L’opposition officielle à l’hôtel de ville de Montréal demandera la semaine prochaine à la Ville d’adopter une définition controversée de l’antisémitisme, a constaté Métro.
Lors de la prochaine séance du conseil municipal, prévue lundi prochain, le parti Ensemble Montréal présentera une motion qui demande à la Ville d’adopter la définition de l’antisémitisme rédigée en 2016 par L’Alliance internationale pour la mémoire de l’Holocauste, mieux connue sous l’acronyme anglophone IHRA.
«Comme nous le savons, malheureusement, au cours de la dernière décennie, il y a eu une augmentation du nombre de crimes haineux et antisémites commis en Europe et au Canada», évoque à Métro le chef d’Ensemble Montréal et auteur de cette motion, Lionel Perez, lui-même de confession juive.
Au Canada, les crimes haineux commis contre la population juive sont en croissance. Le nombre de cas répertoriés par Statistique Canada a d’ailleurs grimpé de 63% entre 2016 et 2017, passant de 221 à 360.
«Nous pensons que c’est une définition très importante à supporter. […] C’est particulièrement important maintenant parce que l’antisémitisme a augmenté un peu partout au Canada et dans le monde», estime le directeur au Québec de l’organisme B’nai Brith Canada, Harvey Levine.
Dans les dernières années, cette définition a été adoptée par de nombreux pays européens de même que par les États-Unis. Le gouvernement fédéral a par ailleurs inclus celle-ci l’été dernier dans sa Stratégie canadienne de lutte contre le racisme.
«L’adoption d’une définition assure une compréhension commune du phénomène de l’antisémitisme afin de de lutter contre ce fléau social.» -Extrait de la motion d’Ensemble Montréal
Opposition
La définition de l’IHRA ne fait toutefois pas l’unanimité. Plusieurs organismes critiquent certains des exemples soulevés dans celle-ci. On peut notamment y lire que «l’antisémitisme peut se manifester par des attaques à l’encontre de l’État d’Israël lorsqu’il est perçu comme une collectivité juive». L’IHRA précise toutefois ensuite que les politiques du pays peuvent faire l’objet de critiques.

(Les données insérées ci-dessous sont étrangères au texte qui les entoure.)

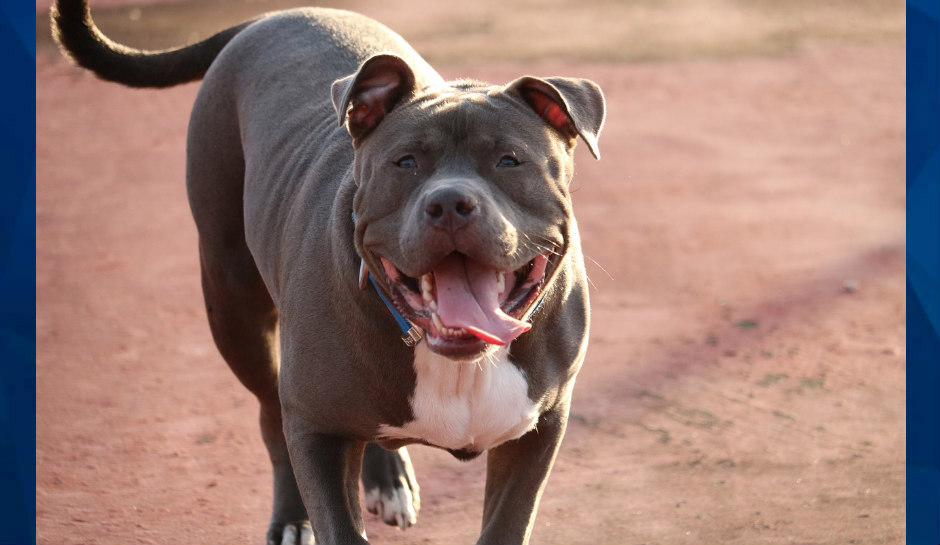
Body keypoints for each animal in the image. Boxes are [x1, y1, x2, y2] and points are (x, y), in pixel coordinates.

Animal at [55, 2, 604, 540]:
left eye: (510, 160)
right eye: (404, 162)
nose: (449, 202)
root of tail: (270, 17)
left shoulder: (539, 430)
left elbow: (506, 523)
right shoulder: (317, 430)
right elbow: (336, 519)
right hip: (233, 306)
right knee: (271, 414)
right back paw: (293, 517)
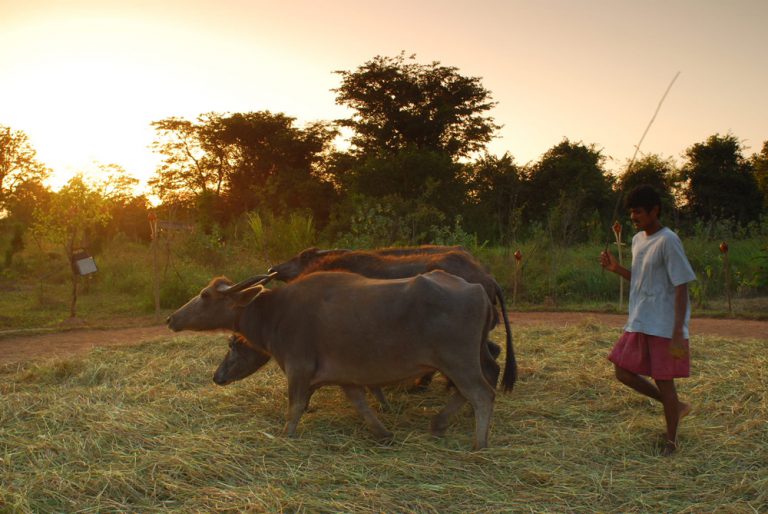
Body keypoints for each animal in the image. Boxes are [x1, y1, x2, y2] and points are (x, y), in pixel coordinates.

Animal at [166, 270, 510, 446]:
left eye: (205, 295)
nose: (171, 318)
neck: (276, 312)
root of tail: (478, 289)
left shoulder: (299, 368)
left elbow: (295, 407)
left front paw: (285, 435)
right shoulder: (347, 377)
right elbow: (361, 404)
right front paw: (382, 433)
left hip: (459, 361)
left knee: (482, 393)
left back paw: (479, 443)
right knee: (481, 383)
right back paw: (439, 423)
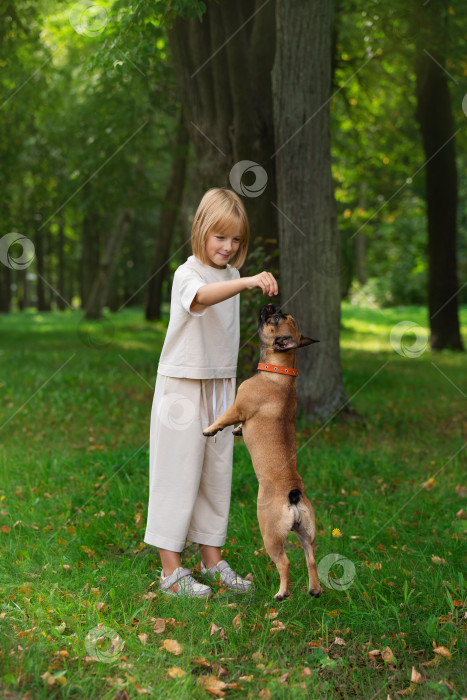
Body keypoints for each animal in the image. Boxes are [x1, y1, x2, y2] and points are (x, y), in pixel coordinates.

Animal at [203, 302, 324, 600]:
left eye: (276, 318)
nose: (271, 304)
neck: (279, 370)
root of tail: (294, 494)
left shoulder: (237, 406)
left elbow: (224, 418)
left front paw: (211, 429)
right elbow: (237, 425)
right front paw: (237, 432)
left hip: (269, 532)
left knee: (285, 562)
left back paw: (281, 593)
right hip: (307, 532)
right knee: (311, 558)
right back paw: (314, 589)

L’IHRA associe par ailleurs l’antisémitisme au «refus du droit à l’autodétermination des Juifs, en affirmant par exemple que l’existence de l’État d’Israël est le fruit d’une entreprise raciste».
Selon les Voix juives indépendantes Canada, cette définition a comme but de «criminaliser les critiques de fond à l’égard d’Israël et du sionisme et de supprimer le soutien aux droits des Palestiniens». Elle représenterait ainsi une atteinte à la liberté d’expression, selon l’organisme, qui a lancé une campagne intitulée noIHRA pour montrer son opposition à cette définition.
«On demande à la Ville de Montréal de ne pas adopter cette définition parce que le but de celle-ci est clairement de protéger Israël dans son traitement illégitime du peuple palestinien», déclare le coordonnateur de l’organisme, Corey Balsam, en entrevue avec Métro.
Plusieurs organisations juives rejettent toutefois ces critiques.
«Ce n’est pas du tout une définition qui vient interdire les critiques légitimes de l’État d’Israël. […] Les nombreux pays qui ont adopté la définition de l’IHRA n’ont pas interdit les mouvements de défense des droits des Palestiniens», réplique le directeur à la recherche et aux affaires publiques du Centre consultatif des relations juives et israéliennes (CIJA) au Québec, David Ouellette.
«Il faut lire la définition qui est là, qui dit clairement le fait de critiquer l’État d’Israël n’est pas antisémite. Je pense que c’est clair», réagit M. Perez.
Les élus montréalais débattront de cette motion pendant la prochaine séance du conseil municipal, qui aura lieu lundi après-midi.